→ **SOURCE PASSAGE**:
****************************************

Tuesday, June 29, 2010

Food Porn Chronicles: It Was a Dark n Stormy Night

So the saying goes that all anyone ever uses blogs for these days is to post pictures of their cat or whatever they happen to be eating. I guess I've been guilty of both. It's not as extreme as the San Francisco Chronicle's Jon Carroll and his cat columns, but I like to think the comparison is somewhat appropriate. Carroll is more brilliant than me, though, so he gets to be more self-indulgent than me.

But onto the blah blah blah.

Tonight's dinner was inspired by a trip to Dallas BBQ last Saturday, when it was about 140 degrees outside. It's a touristy joint with passable barbecue, but we were more interested in the frozen margaritas. My friend inhaled his large plate of steaming brisket, but I couldn't bring myself to have anything hot. Instead I had a shrimp cocktail on a bed of avocado and lettuce. Crisp, cool and horse radishy. It hit the spot.

Tonight, back in my greenhouse of an apartment, I decided it was time for Dallas BBQ shrimp cocktail, redux.

7-9 large shrimp, peeled
1 ripe avocado
1/4 red onion, minced
1/2 tomato
1-2 leaves lettuce, chopped
juice of 1 lime
salt
red chili flakes
shrimp cocktail sauce

Boil the shrimp until cooked through. Don't overcook. Combine avocado, onions, tomatoes and lime juice. Mash together until smooth with a few lumps (you've just made guacamole.) Add salt and chili to taste. Place shrimp along edge of bowl. Serve guac on top of lettuce. Makes 2 servings.

Notes: I didn't have shrimp cocktail sauce on hand, so I mixed wasabi with ketchup. The wine glass turned out to be hard to eat out of so I recommend a regular ole bowl. If you don't like eating sea poo you should devein the shrimp before you boil them.

A couple of friends recently brought me a bottle of dark rum in exchange for dog-sitting their beautiful, sweet Australian cattle dog while they were on vacation. Perfect for dark n stormys.

****************************************

→ **RECORD SET**:

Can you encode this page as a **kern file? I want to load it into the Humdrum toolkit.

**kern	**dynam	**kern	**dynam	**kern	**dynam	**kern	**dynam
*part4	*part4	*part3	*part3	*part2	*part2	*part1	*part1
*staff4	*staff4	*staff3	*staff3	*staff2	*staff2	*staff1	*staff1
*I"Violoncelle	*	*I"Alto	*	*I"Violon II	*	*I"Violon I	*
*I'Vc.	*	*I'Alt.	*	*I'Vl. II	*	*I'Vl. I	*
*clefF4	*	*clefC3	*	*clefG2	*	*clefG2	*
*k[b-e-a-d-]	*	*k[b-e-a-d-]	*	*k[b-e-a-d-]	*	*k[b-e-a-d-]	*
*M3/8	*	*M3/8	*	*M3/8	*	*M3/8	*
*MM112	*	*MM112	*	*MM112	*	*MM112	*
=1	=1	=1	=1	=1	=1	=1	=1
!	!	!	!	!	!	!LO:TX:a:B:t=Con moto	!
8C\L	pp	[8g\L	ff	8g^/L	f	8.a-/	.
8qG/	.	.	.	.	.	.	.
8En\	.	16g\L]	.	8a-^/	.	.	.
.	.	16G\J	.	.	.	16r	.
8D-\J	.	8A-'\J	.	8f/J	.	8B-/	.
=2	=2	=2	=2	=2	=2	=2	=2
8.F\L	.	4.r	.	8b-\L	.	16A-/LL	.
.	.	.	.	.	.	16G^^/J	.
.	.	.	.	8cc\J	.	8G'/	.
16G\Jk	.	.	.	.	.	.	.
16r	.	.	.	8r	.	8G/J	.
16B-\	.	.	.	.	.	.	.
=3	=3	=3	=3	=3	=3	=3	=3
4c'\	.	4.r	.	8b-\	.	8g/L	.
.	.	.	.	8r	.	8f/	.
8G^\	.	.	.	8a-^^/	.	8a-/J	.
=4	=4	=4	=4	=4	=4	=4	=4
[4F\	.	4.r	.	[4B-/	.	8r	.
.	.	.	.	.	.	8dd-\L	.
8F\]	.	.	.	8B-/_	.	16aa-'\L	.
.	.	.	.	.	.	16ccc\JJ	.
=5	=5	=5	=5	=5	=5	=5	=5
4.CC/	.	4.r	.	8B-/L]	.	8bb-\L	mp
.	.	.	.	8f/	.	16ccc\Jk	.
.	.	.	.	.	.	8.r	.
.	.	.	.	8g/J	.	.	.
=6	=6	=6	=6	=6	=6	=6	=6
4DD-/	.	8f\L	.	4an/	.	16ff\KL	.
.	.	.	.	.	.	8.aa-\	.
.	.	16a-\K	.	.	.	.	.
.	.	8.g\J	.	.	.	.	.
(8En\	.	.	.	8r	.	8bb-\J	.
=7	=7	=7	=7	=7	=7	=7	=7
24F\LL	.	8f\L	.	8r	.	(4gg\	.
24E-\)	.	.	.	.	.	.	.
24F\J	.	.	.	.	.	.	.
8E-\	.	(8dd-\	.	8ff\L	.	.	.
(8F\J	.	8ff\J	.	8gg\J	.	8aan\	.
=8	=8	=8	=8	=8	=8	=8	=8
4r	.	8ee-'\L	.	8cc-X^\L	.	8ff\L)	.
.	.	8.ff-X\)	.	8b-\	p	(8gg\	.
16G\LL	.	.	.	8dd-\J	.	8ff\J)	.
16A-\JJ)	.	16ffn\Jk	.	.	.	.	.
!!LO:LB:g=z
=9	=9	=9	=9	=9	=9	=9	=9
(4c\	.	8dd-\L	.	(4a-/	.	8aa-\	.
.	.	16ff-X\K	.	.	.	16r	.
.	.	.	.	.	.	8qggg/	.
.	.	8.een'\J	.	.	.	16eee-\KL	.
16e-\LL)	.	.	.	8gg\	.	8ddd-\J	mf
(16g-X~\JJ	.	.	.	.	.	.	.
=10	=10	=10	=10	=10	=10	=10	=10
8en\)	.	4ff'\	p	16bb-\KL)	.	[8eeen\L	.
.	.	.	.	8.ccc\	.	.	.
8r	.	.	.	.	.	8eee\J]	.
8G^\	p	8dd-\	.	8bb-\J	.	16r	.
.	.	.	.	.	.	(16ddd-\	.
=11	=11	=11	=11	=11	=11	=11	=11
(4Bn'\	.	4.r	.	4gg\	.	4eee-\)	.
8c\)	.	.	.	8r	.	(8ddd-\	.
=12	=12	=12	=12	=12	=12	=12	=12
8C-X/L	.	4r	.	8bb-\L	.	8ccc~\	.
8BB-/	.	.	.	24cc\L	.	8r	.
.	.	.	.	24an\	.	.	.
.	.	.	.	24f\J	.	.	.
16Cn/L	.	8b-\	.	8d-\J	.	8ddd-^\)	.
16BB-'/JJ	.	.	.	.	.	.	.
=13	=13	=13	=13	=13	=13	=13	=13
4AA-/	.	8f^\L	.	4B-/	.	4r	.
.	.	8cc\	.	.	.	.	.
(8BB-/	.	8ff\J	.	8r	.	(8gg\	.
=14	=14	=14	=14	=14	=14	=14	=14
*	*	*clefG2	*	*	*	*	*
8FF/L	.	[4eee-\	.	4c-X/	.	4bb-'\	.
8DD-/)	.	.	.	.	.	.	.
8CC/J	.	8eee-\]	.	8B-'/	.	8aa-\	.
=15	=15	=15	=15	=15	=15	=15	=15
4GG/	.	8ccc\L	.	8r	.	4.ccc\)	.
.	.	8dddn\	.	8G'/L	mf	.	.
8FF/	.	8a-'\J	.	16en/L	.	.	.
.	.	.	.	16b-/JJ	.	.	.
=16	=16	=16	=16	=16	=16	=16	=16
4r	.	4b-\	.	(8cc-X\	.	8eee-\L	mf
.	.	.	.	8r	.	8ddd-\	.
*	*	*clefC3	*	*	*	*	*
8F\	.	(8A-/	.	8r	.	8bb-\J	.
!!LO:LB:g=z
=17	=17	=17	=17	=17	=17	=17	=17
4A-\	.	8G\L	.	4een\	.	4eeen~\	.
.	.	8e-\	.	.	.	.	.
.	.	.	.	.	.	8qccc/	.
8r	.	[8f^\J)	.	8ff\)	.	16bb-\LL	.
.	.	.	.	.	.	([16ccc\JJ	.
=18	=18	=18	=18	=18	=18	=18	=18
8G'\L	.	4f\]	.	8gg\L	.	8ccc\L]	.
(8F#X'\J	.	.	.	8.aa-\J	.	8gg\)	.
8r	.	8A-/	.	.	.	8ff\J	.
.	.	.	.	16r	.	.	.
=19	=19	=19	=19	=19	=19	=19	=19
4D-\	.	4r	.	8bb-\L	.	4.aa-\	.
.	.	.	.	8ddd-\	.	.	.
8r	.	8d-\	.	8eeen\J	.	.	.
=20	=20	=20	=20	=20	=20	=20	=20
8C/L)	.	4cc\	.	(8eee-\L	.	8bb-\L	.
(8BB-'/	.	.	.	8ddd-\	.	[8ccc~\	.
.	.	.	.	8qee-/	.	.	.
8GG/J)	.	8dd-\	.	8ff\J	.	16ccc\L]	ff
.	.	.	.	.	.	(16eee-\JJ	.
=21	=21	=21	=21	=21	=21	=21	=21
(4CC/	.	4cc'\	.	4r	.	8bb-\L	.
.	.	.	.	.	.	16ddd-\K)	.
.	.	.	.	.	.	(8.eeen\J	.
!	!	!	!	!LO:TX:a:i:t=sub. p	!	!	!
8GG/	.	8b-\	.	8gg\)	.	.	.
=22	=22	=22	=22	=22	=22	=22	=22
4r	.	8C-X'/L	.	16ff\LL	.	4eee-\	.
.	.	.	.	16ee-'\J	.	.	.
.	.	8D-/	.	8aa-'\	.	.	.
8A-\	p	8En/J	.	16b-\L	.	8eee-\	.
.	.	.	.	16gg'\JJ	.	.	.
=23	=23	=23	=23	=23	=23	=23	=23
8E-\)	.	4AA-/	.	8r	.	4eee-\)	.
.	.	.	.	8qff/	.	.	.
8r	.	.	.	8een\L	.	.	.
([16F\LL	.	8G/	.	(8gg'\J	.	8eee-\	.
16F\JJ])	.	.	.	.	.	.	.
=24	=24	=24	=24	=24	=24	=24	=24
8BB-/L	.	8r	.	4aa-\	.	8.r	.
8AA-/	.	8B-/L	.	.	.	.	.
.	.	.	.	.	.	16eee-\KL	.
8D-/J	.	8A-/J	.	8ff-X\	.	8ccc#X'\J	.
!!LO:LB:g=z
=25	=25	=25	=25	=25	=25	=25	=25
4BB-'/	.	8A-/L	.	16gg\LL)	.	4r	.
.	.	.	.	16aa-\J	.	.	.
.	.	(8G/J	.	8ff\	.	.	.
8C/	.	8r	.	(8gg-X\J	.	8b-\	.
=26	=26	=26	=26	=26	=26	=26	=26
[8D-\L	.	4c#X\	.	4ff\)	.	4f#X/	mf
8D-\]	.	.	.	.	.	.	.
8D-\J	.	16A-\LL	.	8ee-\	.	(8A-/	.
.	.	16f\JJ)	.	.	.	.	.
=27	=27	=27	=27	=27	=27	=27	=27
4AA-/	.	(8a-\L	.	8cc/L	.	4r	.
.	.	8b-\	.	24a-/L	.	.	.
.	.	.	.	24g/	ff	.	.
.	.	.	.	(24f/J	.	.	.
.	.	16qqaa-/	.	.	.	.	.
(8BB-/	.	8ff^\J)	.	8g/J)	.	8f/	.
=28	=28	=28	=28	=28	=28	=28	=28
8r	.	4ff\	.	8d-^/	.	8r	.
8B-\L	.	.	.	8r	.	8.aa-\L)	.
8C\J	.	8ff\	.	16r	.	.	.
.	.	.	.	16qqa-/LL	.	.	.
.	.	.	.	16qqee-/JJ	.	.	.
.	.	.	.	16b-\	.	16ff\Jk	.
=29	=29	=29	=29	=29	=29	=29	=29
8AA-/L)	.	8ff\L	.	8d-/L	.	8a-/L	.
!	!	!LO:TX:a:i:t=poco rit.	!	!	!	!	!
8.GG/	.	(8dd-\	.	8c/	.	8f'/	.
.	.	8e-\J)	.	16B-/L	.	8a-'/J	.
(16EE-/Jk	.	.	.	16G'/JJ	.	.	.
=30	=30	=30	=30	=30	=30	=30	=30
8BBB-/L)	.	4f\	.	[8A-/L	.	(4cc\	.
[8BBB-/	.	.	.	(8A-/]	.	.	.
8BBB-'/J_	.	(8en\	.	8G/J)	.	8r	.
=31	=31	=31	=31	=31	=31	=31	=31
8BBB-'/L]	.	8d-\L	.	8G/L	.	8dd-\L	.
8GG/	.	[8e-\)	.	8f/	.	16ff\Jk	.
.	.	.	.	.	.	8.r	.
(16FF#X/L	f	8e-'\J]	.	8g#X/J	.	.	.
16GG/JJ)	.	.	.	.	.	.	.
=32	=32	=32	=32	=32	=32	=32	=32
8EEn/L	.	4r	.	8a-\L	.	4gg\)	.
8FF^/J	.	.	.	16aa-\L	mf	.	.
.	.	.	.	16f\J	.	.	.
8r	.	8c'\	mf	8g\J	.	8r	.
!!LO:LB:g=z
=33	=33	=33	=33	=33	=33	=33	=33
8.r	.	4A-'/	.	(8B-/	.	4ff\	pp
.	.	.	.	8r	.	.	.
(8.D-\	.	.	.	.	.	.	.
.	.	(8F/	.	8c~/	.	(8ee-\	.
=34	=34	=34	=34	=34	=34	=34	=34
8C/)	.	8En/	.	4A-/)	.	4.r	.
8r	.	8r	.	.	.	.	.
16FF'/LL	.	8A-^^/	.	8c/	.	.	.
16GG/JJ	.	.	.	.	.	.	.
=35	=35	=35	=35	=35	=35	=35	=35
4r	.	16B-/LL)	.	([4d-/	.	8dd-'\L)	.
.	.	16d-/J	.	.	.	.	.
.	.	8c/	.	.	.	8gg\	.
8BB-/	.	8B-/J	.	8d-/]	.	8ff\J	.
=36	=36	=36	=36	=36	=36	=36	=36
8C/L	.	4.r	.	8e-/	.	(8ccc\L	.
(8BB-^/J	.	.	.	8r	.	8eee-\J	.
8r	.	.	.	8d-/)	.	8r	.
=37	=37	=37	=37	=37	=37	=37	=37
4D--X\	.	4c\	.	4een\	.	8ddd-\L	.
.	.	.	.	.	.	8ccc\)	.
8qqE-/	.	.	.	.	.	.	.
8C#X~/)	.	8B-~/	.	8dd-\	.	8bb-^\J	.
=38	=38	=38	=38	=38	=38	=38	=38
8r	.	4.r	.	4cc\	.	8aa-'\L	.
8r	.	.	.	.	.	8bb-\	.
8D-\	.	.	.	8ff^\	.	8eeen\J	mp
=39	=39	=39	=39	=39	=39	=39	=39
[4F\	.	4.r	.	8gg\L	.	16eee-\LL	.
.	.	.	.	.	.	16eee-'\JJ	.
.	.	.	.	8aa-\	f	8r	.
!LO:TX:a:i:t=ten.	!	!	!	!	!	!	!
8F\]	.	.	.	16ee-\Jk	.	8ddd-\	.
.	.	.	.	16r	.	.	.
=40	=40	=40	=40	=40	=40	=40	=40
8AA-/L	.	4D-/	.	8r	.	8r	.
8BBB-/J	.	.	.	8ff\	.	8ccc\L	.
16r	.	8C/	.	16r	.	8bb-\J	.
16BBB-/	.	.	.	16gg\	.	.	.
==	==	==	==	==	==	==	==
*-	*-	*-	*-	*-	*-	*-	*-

****************************************

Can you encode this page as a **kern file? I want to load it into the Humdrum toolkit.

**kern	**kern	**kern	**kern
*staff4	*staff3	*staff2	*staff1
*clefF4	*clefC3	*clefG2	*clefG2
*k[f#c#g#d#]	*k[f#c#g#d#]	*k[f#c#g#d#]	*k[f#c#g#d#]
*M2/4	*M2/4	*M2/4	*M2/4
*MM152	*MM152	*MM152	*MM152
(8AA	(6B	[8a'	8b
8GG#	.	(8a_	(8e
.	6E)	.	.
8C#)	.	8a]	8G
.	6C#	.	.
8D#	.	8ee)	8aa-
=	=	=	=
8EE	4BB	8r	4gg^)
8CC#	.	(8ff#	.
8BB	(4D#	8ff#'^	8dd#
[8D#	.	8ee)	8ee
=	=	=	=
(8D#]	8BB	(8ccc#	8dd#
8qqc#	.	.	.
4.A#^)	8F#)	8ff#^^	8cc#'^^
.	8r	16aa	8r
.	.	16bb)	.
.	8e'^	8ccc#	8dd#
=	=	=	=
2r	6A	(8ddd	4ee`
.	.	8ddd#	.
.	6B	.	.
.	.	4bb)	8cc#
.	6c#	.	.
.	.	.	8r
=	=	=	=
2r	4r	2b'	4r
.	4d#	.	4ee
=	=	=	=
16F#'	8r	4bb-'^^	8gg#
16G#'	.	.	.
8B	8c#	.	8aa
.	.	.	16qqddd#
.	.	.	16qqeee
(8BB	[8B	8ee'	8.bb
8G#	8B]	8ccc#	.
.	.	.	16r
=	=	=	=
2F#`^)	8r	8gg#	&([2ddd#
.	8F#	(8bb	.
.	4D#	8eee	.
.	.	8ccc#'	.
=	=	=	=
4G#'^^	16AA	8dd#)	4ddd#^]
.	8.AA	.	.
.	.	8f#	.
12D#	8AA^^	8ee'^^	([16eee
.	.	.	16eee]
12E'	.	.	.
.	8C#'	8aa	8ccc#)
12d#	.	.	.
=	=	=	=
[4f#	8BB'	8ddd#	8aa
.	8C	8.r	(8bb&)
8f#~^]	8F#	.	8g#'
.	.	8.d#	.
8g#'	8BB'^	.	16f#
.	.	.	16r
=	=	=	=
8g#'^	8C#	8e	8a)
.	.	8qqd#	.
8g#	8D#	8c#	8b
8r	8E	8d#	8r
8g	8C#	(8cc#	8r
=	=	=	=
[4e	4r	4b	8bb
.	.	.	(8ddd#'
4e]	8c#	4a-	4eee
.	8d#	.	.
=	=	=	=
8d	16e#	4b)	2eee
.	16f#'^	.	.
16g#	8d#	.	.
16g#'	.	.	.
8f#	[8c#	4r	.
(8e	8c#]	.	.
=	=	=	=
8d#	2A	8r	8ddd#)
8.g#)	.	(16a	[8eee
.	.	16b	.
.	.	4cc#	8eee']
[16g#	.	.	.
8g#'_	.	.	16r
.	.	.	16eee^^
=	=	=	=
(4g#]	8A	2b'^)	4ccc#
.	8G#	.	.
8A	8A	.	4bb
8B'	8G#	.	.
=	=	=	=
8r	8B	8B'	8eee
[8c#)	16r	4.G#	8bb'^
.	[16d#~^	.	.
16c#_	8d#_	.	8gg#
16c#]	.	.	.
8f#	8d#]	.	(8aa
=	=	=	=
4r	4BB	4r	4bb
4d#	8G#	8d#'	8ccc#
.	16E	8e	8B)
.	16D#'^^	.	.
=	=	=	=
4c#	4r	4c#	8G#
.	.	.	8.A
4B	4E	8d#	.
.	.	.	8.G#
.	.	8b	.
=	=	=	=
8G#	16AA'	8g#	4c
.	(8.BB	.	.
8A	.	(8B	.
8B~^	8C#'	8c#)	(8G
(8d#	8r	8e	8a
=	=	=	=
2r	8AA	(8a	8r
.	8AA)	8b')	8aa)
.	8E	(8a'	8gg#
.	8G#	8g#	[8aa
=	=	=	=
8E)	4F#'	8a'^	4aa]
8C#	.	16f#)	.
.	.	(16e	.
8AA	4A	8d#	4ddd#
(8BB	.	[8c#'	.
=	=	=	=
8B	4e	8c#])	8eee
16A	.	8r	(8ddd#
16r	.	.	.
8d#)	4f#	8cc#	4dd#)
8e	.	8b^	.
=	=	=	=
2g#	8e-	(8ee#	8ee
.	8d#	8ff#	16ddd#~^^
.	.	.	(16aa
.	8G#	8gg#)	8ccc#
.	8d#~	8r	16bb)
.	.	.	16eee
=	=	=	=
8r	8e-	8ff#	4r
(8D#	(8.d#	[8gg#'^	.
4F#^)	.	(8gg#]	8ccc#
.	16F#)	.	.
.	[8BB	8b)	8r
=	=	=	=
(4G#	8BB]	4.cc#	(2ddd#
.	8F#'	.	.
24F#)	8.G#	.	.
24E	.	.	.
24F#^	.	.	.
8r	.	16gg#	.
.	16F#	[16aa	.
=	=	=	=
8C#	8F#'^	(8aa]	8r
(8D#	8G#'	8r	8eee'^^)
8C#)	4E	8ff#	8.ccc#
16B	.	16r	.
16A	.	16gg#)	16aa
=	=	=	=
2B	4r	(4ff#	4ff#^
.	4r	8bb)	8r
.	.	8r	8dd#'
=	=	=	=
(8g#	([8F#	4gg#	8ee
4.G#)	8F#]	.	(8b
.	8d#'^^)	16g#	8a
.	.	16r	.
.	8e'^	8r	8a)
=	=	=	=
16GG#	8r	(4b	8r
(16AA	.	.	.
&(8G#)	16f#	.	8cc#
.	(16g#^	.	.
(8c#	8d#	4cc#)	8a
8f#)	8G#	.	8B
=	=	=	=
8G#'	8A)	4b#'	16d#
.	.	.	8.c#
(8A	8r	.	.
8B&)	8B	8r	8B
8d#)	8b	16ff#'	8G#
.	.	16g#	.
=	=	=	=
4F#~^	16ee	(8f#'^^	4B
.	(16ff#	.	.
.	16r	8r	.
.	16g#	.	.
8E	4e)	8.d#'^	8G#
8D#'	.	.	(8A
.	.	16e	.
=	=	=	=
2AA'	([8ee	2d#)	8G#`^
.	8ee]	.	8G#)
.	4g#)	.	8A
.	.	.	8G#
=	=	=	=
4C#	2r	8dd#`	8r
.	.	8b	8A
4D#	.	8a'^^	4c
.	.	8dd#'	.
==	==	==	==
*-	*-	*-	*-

****************************************

→ **REQUIRED TASKS**:
**a.** Retype the shrimp cocktail blog post between "Food Porn Chronicles: It" and "self-indulgent than me.", inclusive.
**b.** In the shrimp cocktail blog post, what did the writer mix together in place of shrimp cocktail sauce?
**c.** Carry on the shrimp cocktail blog post from its last sentence.

→ **ANSWERS IN ORDER**:
**a.**
Food Porn Chronicles: It Was a Dark n Stormy Night

So the saying goes that all anyone ever uses blogs for these days is to post pictures of their cat or whatever they happen to be eating. I guess I've been guilty of both. It's not as extreme as the San Francisco Chronicle's Jon Carroll and his cat columns, but I like to think the comparison is somewhat appropriate. Carroll is more brilliant than me, though, so he gets to be more self-indulgent than me.

**b.** Wasabi and ketchup.

**c.**
The rum, not the dog.

The key to good dark n stormys, according to a quick trawl of the interwebs, is the ginger beer. My favorite is Stoney Tangawizi (made by Coca-Cola??), a standard soda offering available in nearly every inhabited outpost in Kenya. It's not too sweet, has quite a bite and makes me sneeze. A friend visiting from the U.S. even brought a few bottles back to California with him, or claimed he was going to.

Alas, Stoney, like Tim Tams (owned by Pepperidge Farm??) and a limited few other brilliant foreign creations, is not available in the U.S. Would I have to go to Whole Foods to buy overpriced ginger beer?

It turns out that ginger beer is extremely popular in the Caribbean, and that dark n stormy is a Caribbean drink from Bermuda or Jamaica depending on who you ask. Which means that my neighborhood grocery store, which serves a Caribbean and West Indian community, stocks shelves and shelves of ginger beer varieties. There were so many to choose from. I couldn't decide. I finally went with the Diet Goslings. You know, if you're planning to drink as many dark n stormys as I am, you should avoid any sugar you don't have to ingest.

Dark N Stormy

1 part dark rum
4 parts ginger beer
ice

The can of soda expanded in my fridge, resulting in the Tower of Pisa effect you see.


And another thing. Apparently you can suck tea or coffee through a Tim Tam with the corners bitten off, and win contests for your effort.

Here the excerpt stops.